In June 2017, the N.C. legislature passed House Bill 280, legislation to raise the age for juvenile offenders. The law, which kicks in December 2019, pushes the juvenile age limit to 18 for those who commit low-level, nonviolent offenses. Juveniles 16 and older now are tried in North Carolina as adults, even for the most minor offenses. Another part of H.B. 280 established School Justice Partnerships, a program connecting families, schools, social services, law enforcers, judges, and mental health experts to keep kids out of the court system.

Experts and practitioners discussed the likely impacts of the law Wednesday, April 25, in Cary. The forum was co-sponsored by the state’s judicial branch and the Department of Public Safety.
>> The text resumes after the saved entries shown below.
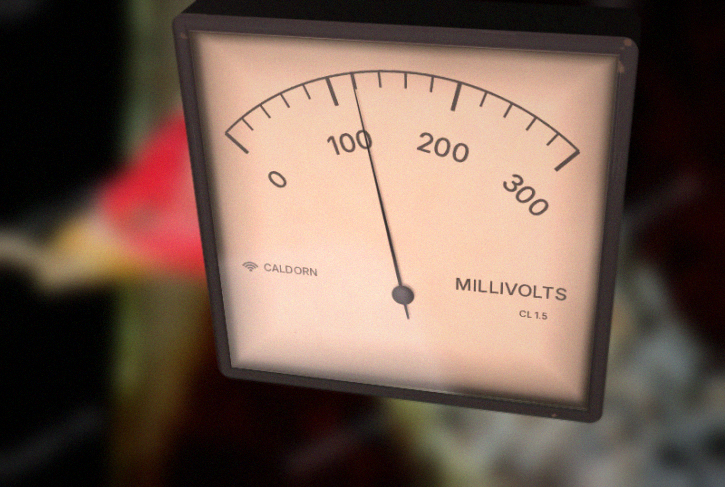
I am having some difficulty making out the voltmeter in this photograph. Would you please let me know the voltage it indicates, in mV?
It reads 120 mV
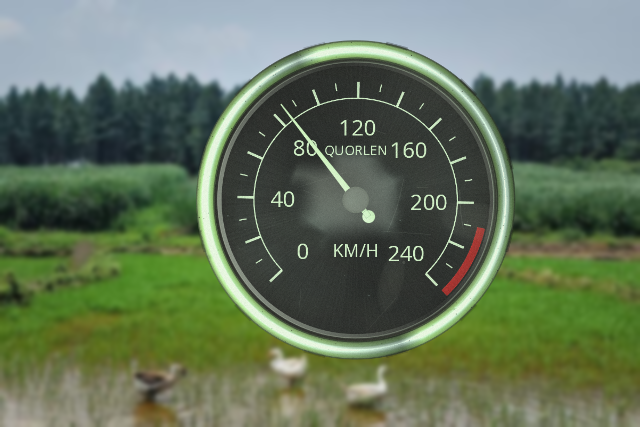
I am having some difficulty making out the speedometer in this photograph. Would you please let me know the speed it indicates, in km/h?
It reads 85 km/h
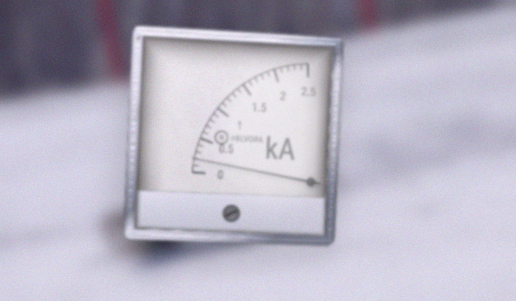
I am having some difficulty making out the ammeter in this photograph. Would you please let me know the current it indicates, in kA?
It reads 0.2 kA
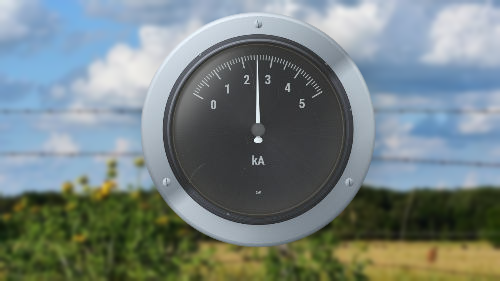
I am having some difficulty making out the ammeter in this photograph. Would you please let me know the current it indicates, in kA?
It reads 2.5 kA
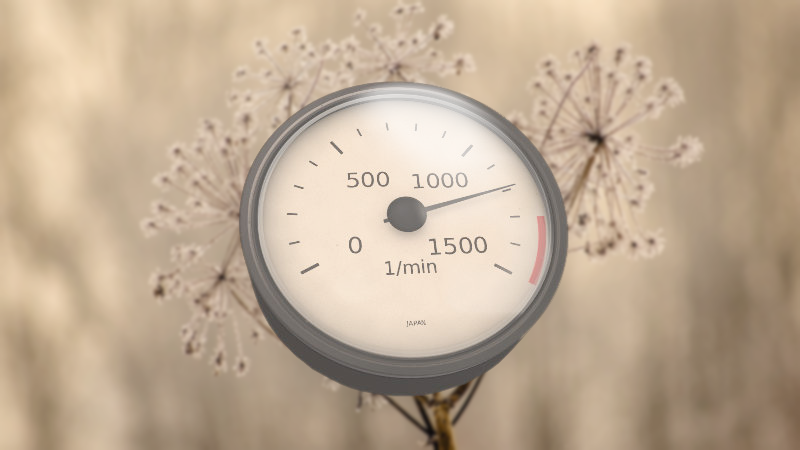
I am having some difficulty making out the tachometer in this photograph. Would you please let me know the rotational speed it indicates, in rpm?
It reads 1200 rpm
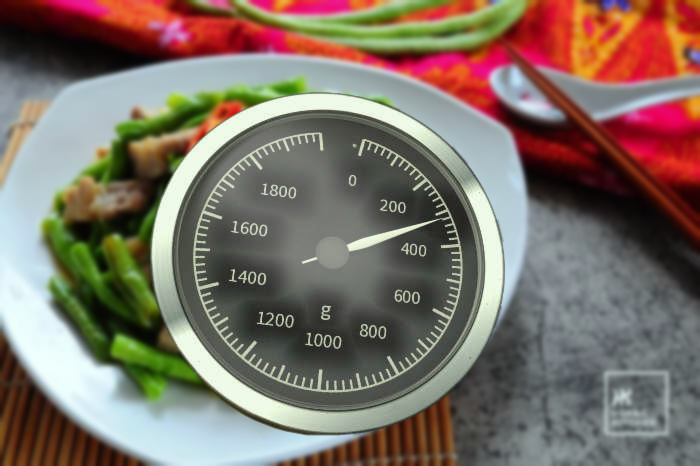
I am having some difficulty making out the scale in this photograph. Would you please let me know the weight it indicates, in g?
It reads 320 g
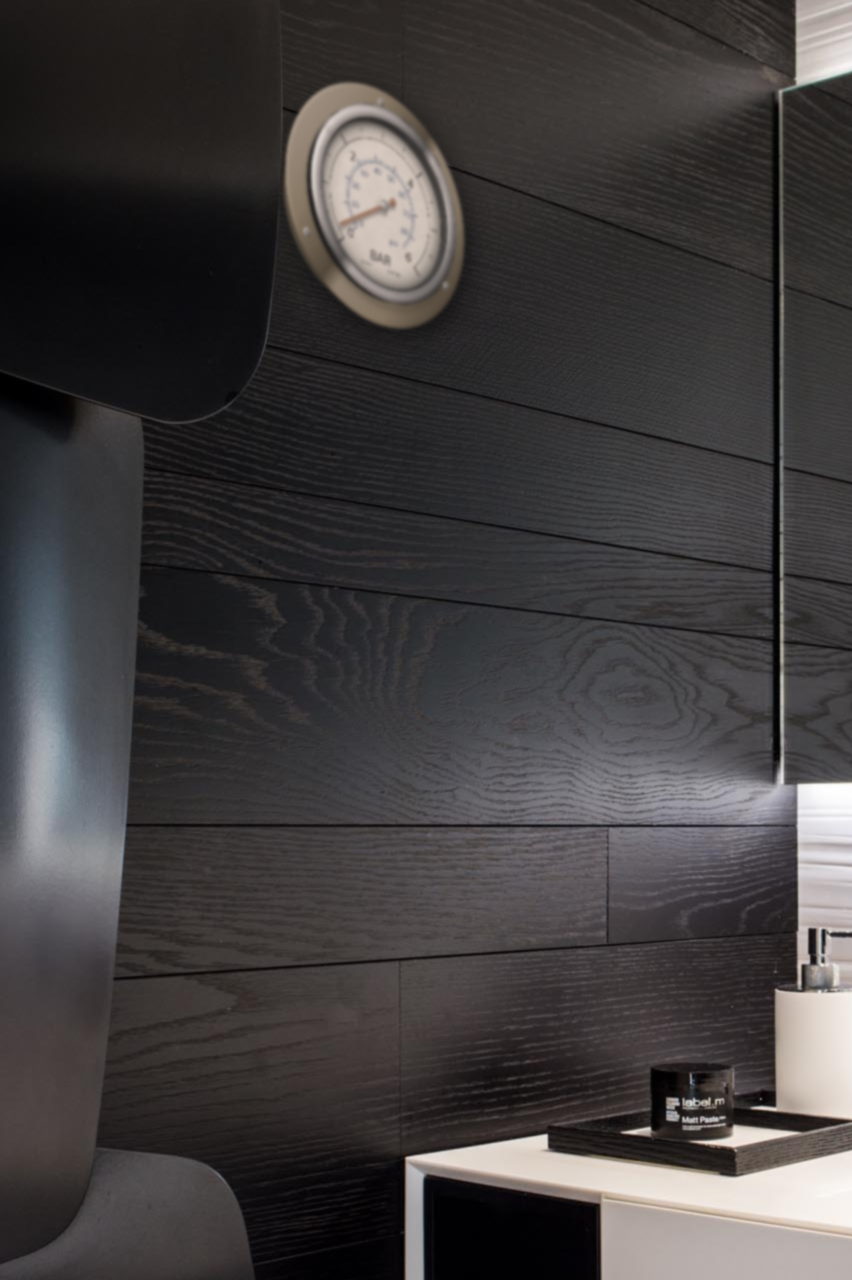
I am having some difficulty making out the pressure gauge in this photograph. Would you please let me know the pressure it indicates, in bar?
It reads 0.25 bar
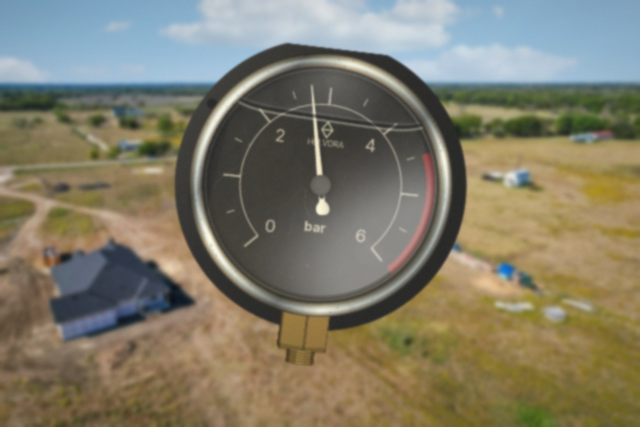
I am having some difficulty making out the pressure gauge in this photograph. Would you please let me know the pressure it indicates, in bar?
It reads 2.75 bar
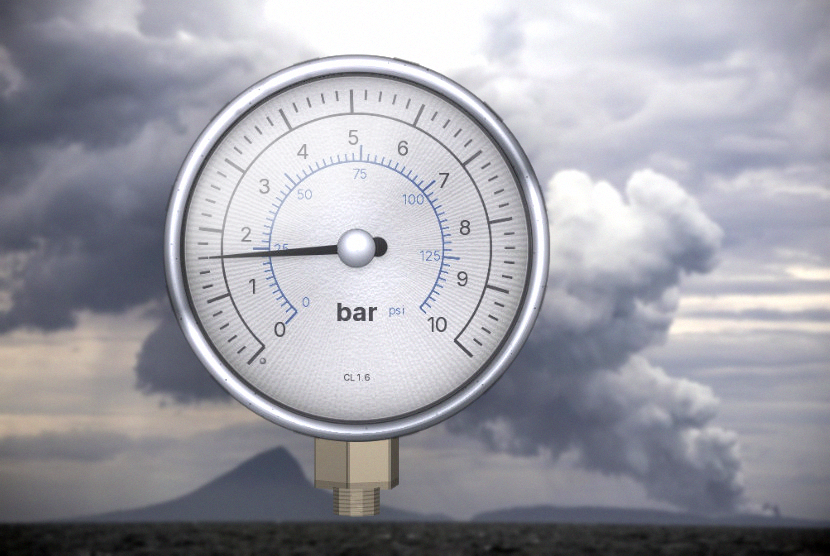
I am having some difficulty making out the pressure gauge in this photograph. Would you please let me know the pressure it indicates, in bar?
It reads 1.6 bar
High school dropouts are more likely to become involved with the courts, said LaToya Powell, assistant legal counsel for the N.C. judicial branch. By diverting kids from juvenile courts, the state is saving taxpayers money and probably preventing them from entering adult lock-up later, Powell said.

Of roughly 37,000 prisoners in N.C., about 17,500 never earned a high school diploma, data from the N.C. Department of Public Safety show.

New Hanover County has fostered the state’s first SJP under Corpening’s leadership. Since the program’s inception, the district has seen school-based referrals decrease by 47 percent.

Brunswick, Greene, Lenoir, and Wayne counties have followed suit. In May, N.C.’s Administrative Office of the Courts will release a set of guidelines to help all counties form their own SJPs.

No one is trying to use the program to let criminals off the hook, Corpening said.

“I used to be tough on crime,” he said, “and then I joked with my friends that I learned to read and found out it wasn’t helping at all.”

Dangerous juveniles should be treated as criminals, and the new law continues recognizing that. But a lot of kids make immature decisions; being an adolescent troublemaker shouldn’t be a crime, panelists said.

School fights and squabbles top the list of most common offenses, said William Lassiter, North Carolina’s deputy commissioner of juvenile justice. Disorderly conduct — such as disrupting a class — comes in second.

Mental health services, family counseling, and “tough love” punishments are better ways to handle the issue, Corpening said.

“We know that traumatized people traumatize people. We must return to discipline, like parents.”

Editor’s note: This article has been revised to correct an inaccurate paraphrase of LaToya Powell’s presentation. The original article stated that Powell said “high school dropouts are likely to become criminals.” That phrasing has been changed to accurately reflect her statement that “high school dropouts are more likely to become involved with the courts.” We apologize for the error.